Wow, that’s fabulous! Now we can all declare success in making healthcare available to all. Nothing to see here. Move along.
“Stop the presses: rate of uninsured lowest since late 2008!”
After 5+ years of struggle and laser like focus the evil of Bush is beginning to retreat into the shadows. Soon VB DAY (victory over Bush) will be proclaimed and BHO will share the stage with the Reverand Al as they barnstorm across the fruited plain on AF1.
Progressives will always choose the image of “helping out” over substance. Now everyone will have insurance with inferior healthcare. Looks amazingly like all the college degrees and the poorly educated.
Can the numbers (any numbers) from Chairman O’s administration be trusted? Not by me.
So let me see if I have this right: We upended the entire health insurance industry and spent billions of dollars and the uninsured rate is almost as low as when Bush left the White House?
Full Stop.

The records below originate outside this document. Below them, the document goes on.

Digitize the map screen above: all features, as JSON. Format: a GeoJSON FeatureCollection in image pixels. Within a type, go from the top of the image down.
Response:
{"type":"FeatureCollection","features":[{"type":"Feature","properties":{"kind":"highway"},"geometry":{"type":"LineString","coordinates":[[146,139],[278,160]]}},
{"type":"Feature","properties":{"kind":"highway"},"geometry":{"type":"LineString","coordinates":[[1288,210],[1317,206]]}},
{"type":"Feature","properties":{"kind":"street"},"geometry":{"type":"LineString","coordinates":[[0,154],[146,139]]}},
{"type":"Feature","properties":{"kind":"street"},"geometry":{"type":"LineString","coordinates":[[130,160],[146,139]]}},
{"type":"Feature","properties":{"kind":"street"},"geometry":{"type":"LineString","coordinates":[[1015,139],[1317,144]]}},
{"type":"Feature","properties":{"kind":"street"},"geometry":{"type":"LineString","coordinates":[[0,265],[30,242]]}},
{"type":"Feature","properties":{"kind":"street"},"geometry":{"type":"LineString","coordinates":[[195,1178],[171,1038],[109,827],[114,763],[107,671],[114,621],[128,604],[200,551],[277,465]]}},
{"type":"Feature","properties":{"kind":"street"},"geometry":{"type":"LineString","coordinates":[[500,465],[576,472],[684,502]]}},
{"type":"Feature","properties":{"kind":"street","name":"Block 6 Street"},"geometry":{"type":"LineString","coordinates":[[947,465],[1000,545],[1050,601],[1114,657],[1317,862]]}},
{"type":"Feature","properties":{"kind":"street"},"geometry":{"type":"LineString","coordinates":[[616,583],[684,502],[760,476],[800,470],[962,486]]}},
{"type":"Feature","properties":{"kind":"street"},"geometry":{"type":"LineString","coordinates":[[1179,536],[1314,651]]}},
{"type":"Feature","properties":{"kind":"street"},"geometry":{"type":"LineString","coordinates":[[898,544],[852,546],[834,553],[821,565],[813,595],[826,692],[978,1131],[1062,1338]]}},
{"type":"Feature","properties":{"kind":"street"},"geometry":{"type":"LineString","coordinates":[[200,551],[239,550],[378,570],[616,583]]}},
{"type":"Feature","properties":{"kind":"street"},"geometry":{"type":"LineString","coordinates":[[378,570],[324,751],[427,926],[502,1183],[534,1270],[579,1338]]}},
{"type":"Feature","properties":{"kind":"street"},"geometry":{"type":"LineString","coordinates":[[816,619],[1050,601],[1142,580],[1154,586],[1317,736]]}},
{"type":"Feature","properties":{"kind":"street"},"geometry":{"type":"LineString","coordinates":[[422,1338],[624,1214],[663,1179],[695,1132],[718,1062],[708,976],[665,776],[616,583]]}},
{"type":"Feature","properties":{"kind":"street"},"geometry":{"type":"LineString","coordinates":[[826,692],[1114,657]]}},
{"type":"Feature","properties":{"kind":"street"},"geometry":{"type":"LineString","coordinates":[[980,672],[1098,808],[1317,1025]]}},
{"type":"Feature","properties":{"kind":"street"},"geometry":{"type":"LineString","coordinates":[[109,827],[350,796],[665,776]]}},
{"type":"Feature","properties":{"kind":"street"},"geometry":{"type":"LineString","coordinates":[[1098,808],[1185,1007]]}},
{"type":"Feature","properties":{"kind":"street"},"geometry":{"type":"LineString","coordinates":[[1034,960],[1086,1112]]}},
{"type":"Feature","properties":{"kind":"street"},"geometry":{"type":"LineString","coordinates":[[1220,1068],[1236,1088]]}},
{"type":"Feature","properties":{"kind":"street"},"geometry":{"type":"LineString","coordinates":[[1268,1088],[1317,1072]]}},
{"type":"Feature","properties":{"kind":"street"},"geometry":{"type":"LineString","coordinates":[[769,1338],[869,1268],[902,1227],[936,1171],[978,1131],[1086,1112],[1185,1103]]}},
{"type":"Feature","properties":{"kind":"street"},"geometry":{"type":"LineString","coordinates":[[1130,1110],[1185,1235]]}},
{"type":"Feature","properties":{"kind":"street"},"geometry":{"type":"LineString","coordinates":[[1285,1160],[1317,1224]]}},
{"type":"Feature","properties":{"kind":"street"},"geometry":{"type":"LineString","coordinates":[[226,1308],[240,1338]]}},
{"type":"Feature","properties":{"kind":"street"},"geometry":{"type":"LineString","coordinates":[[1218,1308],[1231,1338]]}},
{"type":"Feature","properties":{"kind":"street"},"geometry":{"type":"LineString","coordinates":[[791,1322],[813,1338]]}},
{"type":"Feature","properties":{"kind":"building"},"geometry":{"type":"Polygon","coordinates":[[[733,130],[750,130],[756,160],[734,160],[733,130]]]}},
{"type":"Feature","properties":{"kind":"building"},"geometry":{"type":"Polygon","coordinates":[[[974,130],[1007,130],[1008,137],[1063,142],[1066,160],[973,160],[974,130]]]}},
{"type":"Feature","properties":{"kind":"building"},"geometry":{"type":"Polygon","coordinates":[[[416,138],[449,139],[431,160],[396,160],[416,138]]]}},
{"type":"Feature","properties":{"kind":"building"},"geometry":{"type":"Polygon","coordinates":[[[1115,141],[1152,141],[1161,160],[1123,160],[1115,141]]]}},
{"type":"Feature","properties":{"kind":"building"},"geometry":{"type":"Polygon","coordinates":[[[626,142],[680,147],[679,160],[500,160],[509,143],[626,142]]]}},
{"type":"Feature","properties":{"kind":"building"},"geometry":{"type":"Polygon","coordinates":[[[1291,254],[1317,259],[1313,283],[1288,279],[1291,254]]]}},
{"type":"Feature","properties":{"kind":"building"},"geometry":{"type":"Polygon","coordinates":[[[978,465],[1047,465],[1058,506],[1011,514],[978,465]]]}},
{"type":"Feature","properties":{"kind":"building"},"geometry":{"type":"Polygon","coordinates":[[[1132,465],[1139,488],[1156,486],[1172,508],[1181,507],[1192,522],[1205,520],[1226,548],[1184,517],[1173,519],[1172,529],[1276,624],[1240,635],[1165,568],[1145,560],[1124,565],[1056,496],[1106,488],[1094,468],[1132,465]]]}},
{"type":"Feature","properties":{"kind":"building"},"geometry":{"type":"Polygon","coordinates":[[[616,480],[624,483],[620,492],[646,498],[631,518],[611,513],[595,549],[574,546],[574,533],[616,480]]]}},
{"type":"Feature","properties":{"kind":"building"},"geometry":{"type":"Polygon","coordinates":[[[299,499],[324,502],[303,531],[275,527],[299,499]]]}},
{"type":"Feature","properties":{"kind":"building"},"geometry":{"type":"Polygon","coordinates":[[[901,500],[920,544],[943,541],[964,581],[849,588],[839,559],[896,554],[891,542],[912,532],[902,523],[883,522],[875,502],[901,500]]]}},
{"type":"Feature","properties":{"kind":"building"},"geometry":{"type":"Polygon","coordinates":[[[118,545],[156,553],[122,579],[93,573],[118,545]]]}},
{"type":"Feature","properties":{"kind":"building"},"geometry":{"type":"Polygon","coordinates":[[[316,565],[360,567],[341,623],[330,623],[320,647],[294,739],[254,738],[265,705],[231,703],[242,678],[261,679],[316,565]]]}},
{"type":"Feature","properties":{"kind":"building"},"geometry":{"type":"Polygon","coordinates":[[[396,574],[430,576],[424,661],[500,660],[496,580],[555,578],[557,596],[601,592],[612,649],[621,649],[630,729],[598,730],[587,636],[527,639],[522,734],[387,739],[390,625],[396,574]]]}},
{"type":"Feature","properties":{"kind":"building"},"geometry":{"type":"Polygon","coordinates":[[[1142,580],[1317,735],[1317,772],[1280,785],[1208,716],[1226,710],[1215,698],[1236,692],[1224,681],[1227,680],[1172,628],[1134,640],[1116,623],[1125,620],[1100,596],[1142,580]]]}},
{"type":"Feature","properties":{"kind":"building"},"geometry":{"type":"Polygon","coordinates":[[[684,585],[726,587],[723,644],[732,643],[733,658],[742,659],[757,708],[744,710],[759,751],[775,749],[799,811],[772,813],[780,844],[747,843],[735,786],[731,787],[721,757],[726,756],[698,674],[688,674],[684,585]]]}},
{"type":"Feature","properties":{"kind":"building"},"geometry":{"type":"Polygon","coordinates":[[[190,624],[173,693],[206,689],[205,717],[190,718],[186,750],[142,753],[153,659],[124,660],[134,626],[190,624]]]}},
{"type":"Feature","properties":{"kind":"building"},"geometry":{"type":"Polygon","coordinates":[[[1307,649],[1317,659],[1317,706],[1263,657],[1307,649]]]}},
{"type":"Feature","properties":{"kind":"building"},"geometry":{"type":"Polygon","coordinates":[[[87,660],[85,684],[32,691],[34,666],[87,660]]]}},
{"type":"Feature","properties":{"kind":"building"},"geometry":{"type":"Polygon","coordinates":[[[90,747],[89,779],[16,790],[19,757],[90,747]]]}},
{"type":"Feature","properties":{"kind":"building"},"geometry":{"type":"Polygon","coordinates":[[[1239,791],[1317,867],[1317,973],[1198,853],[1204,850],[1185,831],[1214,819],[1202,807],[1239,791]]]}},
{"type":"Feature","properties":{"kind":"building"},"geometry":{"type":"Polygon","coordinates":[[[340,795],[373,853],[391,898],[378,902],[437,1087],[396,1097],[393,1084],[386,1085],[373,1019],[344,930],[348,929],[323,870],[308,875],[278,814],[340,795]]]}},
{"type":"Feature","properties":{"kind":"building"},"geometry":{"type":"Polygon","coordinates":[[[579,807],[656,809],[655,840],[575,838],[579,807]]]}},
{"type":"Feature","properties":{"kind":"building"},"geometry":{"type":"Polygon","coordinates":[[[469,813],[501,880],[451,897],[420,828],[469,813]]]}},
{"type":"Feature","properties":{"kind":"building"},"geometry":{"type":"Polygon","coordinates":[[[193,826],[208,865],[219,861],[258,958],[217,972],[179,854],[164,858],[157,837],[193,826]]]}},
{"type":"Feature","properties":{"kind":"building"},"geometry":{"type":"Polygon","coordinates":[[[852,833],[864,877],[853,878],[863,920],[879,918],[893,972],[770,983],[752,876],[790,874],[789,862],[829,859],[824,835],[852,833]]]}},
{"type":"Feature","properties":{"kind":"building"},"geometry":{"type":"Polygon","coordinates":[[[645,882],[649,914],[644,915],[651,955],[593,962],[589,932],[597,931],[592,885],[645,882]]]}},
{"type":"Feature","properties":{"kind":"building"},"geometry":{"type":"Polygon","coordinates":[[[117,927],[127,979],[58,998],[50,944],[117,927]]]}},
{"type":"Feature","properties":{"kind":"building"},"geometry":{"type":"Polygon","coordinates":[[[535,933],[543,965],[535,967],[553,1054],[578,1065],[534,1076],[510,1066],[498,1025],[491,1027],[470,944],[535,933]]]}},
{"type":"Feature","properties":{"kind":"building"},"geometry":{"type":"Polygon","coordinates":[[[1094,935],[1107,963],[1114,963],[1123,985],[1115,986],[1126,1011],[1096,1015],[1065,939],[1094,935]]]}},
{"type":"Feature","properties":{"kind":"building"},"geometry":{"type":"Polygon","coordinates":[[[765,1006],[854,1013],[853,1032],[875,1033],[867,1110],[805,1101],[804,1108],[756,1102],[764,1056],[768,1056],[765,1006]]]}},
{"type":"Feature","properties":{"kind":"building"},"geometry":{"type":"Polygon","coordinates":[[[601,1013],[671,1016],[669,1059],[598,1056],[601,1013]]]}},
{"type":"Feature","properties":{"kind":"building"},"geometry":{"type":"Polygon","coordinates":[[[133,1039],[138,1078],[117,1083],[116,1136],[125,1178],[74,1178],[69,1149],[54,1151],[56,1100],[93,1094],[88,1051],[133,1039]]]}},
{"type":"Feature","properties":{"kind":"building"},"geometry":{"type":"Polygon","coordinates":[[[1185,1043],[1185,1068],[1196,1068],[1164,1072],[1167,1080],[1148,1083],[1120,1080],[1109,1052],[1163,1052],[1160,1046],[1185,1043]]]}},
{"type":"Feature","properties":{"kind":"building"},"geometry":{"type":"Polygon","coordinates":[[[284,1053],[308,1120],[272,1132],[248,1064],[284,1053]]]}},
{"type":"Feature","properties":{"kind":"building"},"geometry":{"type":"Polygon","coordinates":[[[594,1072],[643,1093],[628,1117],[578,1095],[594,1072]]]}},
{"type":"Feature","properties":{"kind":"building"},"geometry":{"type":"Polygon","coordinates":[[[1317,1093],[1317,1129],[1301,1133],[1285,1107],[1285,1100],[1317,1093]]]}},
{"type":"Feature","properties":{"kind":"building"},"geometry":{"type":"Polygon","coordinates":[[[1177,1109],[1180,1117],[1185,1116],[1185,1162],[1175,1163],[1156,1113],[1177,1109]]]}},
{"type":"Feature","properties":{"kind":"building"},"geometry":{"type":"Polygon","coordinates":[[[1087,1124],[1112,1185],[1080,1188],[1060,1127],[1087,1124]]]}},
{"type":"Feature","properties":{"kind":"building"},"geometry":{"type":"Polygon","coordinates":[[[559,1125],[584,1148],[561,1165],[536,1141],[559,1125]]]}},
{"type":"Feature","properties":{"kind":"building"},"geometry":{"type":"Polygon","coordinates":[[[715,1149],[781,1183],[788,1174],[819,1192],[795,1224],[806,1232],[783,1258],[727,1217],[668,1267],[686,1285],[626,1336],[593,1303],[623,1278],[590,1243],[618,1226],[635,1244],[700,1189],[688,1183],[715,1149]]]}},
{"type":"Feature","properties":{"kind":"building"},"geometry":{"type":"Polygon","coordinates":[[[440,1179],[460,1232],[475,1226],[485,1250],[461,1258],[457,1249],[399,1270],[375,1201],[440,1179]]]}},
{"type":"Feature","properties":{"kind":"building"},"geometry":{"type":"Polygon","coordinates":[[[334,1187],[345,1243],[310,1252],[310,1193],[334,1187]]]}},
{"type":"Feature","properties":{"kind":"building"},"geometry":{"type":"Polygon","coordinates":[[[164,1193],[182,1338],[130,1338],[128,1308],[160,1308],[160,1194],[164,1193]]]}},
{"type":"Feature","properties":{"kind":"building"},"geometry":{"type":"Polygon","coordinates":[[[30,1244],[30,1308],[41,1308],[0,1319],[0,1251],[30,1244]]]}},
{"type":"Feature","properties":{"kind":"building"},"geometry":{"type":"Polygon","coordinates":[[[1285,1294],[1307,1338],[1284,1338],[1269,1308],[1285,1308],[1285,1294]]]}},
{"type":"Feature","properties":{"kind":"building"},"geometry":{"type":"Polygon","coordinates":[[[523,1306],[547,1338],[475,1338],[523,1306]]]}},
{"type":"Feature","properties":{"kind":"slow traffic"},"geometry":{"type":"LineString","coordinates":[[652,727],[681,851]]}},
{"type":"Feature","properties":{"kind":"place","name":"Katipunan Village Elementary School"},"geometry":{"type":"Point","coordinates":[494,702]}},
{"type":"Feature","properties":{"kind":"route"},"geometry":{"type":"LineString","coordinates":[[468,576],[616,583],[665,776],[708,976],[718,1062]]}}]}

The sea levels have lowered, so sayeth Hussein O.
Oooooooh Hussein, the Great and Mighty.
Everything that the left promotes is a lie, including all the Obamacare numbers.
They promote ideas and such purely as a tactical matter to achieve and hold power.
That’s why there is no consistency and positions change and individuals who clearly violate their promoted positions are protected as long a they support the current party line. That’s how the left can support Islamism even though it nominally violates any number of their promoted positions, but it does promote totalitarianism and the defeat of the west.
And of course Nazism, fascism, socialism, Communism, progressivism don’t EVER work. But the left doesn’t care because it gives them power, the sole reason for their existence.
Daniel Flynn wrote a book on American utopian societies and groups through our history (A Conservative History of the American Left). One thing to note is that they all have failed. But of course no one on the left cares to take any practical lessons from that fact.
Unfortunately my faith in the Republican Party and the voting public is very very low so I think we, like Britain with the NHS are going to be stuck with Obamacare for at least the next several generations.
I agree, Harold. We are now in the era of oligarchs and a capricious all-powerful ruling class.
Late 2008 – Oh, you mean back when most Americans still had decent jobs with benefits?
Make no mistake The progressive left finds widespread unemployment and underemployment expedient to its goals.
Wait until people see the full power of the Leftist alliance. They’ll be surprised.
I am amused at many of the comments people write these days at places like NRO. It’s like the frog realizing the water is boiling.